### Source:
========================================
Skip to content

feza-ai/spark

Repository files navigation

Spark

Single-binary Go pod orchestrator for GPU hosts. Accepts Kubernetes manifests and runs workloads via Podman on a single node. Connects to NATS for messaging.

Features

  • Kubernetes manifest support -- Pod, Job, CronJob, Deployment, StatefulSet
  • NATS messaging -- apply, delete, get, list pods over request/reply subjects
  • HTTP REST API -- health checks, resource queries, and pod CRUD (v1.2.0)
  • Resource-aware scheduling -- CPU, memory, and GPU tracking with allocatable limits
  • Priority-based preemption -- lower-priority pods evicted to make room for higher-priority work
  • SQLite state persistence -- WAL-mode database for crash recovery (v1.1.0)
========================================
### Data extract:

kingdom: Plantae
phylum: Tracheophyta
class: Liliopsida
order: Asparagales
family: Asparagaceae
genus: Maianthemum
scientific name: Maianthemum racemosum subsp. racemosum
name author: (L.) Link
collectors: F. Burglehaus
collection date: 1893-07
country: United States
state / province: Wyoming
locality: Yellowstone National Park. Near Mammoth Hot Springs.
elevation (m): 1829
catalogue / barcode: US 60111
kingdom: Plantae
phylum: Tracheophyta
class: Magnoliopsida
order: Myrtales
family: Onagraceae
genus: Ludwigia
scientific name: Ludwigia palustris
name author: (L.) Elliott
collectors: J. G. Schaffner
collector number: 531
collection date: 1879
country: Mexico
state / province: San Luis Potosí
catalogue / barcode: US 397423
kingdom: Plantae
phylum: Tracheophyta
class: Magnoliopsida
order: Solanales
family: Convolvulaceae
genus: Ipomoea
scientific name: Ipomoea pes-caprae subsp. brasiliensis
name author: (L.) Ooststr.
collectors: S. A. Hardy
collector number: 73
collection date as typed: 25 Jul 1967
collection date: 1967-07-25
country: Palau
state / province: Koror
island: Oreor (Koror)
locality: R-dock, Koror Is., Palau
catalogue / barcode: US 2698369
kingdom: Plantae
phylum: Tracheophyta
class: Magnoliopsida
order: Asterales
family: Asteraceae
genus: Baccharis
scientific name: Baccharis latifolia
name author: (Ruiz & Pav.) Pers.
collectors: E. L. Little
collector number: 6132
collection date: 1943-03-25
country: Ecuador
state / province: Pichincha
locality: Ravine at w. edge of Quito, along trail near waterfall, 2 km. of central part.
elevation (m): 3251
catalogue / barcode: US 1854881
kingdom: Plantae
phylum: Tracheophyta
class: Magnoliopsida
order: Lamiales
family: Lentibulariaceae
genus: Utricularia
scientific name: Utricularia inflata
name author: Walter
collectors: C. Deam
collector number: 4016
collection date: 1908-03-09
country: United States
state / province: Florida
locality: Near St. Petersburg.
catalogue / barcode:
========================================
### Exercise description:
Render this sentence from the Spark repository page in Spanish: "Accepts Kubernetes manifests and runs workloads via Podman on a single node."

### Solution for this exercise:
Acepta manifiestos de Kubernetes y ejecuta cargas de trabajo mediante Podman en un único nodo.